WWE Tries Out Actual Real Fighting, Proves Wrestlers Suck at It

So what do you do when your sport is based on fake fighting, but real fighting is stealing your audience? That was the situation in 1998 that resulted in the Brawl for All, and it was universally considered to be the single stupidest fucking idea the WWE ever let go past the "drunken dare" stage. At the time, the UFC and tough man competitions were getting huge, and not being satisfied with just dominating the wrestling world, the WWE thought, "Let's directly compete with them by pitting untrained fighters against each other in real hand-to-hand combat. What could possibly go wrong?"

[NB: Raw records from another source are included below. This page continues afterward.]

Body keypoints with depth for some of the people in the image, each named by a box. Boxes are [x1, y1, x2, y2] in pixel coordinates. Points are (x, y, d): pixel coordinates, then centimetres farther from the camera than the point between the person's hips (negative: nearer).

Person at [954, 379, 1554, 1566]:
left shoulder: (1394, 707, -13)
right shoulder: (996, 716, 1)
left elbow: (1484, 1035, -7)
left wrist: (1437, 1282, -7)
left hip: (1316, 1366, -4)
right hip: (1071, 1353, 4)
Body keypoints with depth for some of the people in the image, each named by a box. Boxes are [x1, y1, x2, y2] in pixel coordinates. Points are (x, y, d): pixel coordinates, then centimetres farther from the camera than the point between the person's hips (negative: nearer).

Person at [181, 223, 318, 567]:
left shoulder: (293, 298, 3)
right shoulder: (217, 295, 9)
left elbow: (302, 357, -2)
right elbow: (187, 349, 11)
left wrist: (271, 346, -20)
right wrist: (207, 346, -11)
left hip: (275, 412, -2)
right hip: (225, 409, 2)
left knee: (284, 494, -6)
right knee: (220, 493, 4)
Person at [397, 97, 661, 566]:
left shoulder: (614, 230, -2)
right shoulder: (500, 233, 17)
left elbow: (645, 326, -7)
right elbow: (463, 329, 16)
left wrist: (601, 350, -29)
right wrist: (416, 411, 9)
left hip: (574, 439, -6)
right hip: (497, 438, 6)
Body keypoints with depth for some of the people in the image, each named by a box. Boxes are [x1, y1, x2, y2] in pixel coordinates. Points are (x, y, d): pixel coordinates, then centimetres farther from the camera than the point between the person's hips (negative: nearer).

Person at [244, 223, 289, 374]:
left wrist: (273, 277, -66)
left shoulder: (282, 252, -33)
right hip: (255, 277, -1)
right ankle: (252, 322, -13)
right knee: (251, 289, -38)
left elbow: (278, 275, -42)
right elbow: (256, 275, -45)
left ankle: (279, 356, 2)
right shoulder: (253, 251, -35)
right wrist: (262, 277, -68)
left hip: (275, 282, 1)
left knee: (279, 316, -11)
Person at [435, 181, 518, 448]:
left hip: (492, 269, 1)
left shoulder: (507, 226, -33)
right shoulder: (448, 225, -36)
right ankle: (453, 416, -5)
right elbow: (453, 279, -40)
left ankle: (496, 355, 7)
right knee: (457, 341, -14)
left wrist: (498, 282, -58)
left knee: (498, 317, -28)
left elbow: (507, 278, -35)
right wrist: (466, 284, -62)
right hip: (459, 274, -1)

Well, other than shattering the illusion that these guys could actually fight. For example, one of their bigger stars at the time was "Dr. Death" Steve Williams, and he was marketed as a brutal tough guy. They were about to give him a big push, which means he would have gotten a major storyline, some extremely important matches, and the spotlight. What happened instead was that he got his ever-loving fucking ass kicked by a guy named Bart Gunn ... the same guy in the above video. Not only did he get knocked out, but he injured his knee in a takedown. And just like that, Dr. Death's actual wrestling push was over.

1O Round W

"Not in the face! Not in the face!"

The second thing that went wrong was that several wrestlers ended up legitimately injured. See, it turns out that when you get a bunch of 300-pound untrained dudes taking haymakers at each other, it tends to fuck up the human body. Who could have known?

They kept this thing going forfuckingever, and it was so painful to watch. The crowd would chant "boring" during the matches (you can hear them doing it in that Dr. Death fight). The punches were just so awkward and clumsy. No one knew what the hell they were doing. And worst of all, the people in the audience didn't pay for a real fight -- they paid for some good old-fashioned fake-ass wrestling. But they kept Brawl for All rolling regardless, right up until Wrestlemania, where the winner of the tournament, Bart Gunn, won the honor of fighting a real trained boxer, Butterbean. Finally, we can see what happens when the best wrestling has to offer takes on a mediocre, overweight boxer! Surely this won't ruin any childhood illusions!